What to work on –
The reply must consist of the complete listing, reproduced exactly, with no images included.

Given entries –

+===+

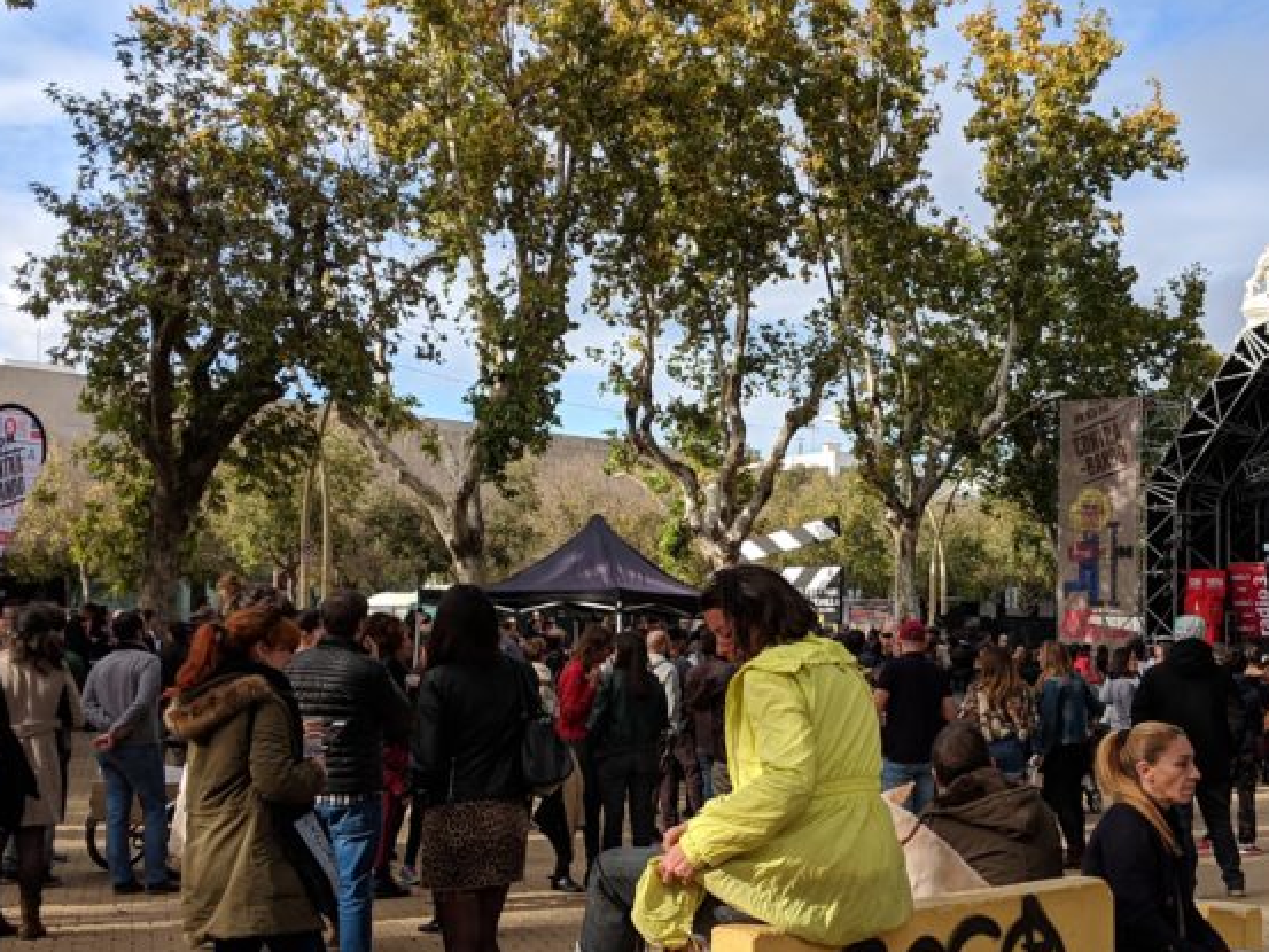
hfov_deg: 38.1
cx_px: 750
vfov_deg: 29.0
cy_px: 573
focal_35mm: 50
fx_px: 1833
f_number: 1.8
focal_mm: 4.44
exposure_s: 1/1949
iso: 50
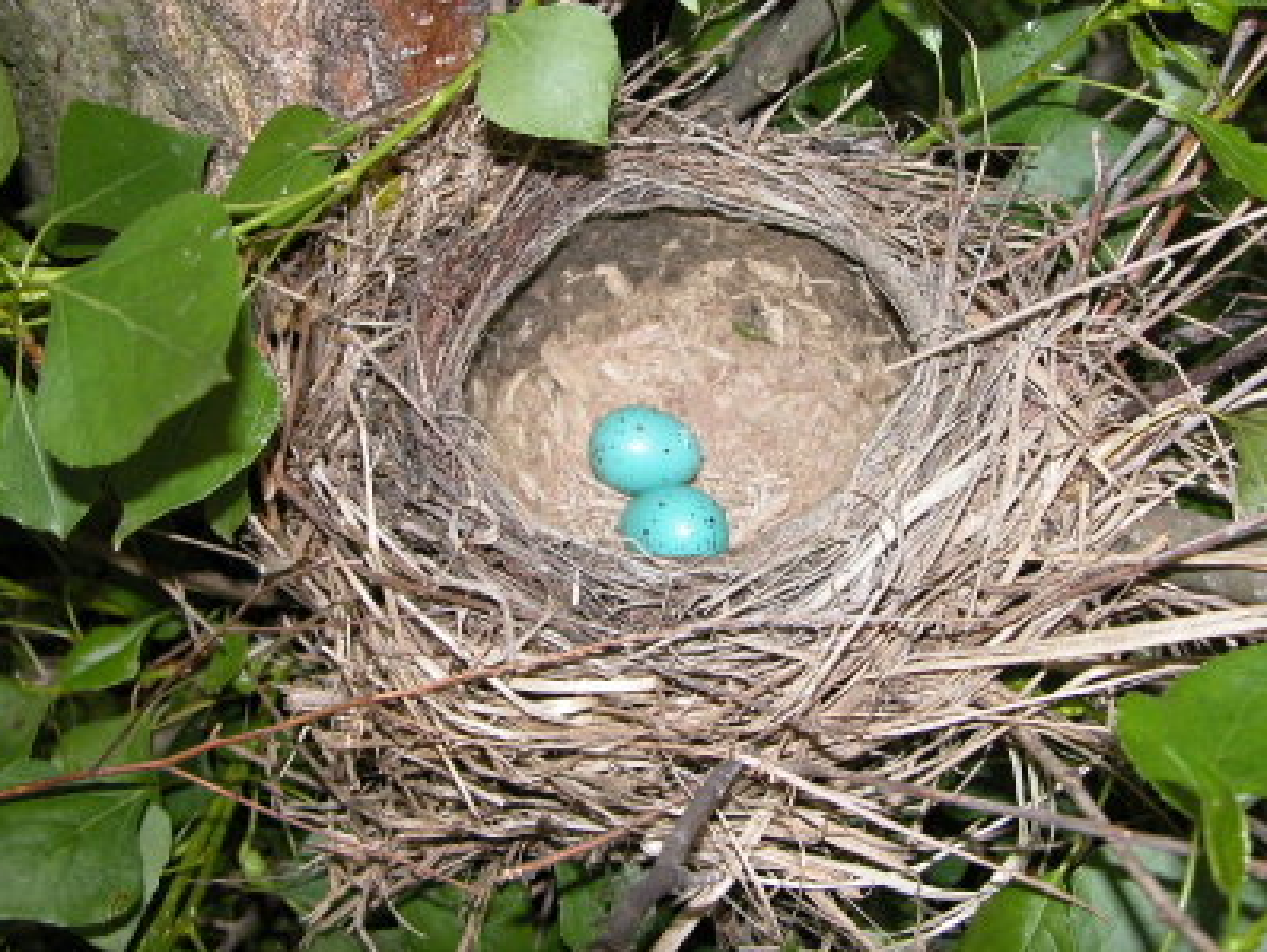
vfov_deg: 35.2
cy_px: 462
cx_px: 761
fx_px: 1502
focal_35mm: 41
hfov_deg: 45.5
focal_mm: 8.9
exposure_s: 1/60
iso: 100
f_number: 2.8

+===+

Output –
hfov_deg: 38.1
cx_px: 750
vfov_deg: 29.0
cy_px: 573
focal_35mm: 50
fx_px: 1833
f_number: 1.8
focal_mm: 4.44
exposure_s: 1/1949
iso: 50
vfov_deg: 35.2
cy_px: 462
cx_px: 761
fx_px: 1502
focal_35mm: 41
hfov_deg: 45.5
focal_mm: 8.9
exposure_s: 1/60
iso: 100
f_number: 2.8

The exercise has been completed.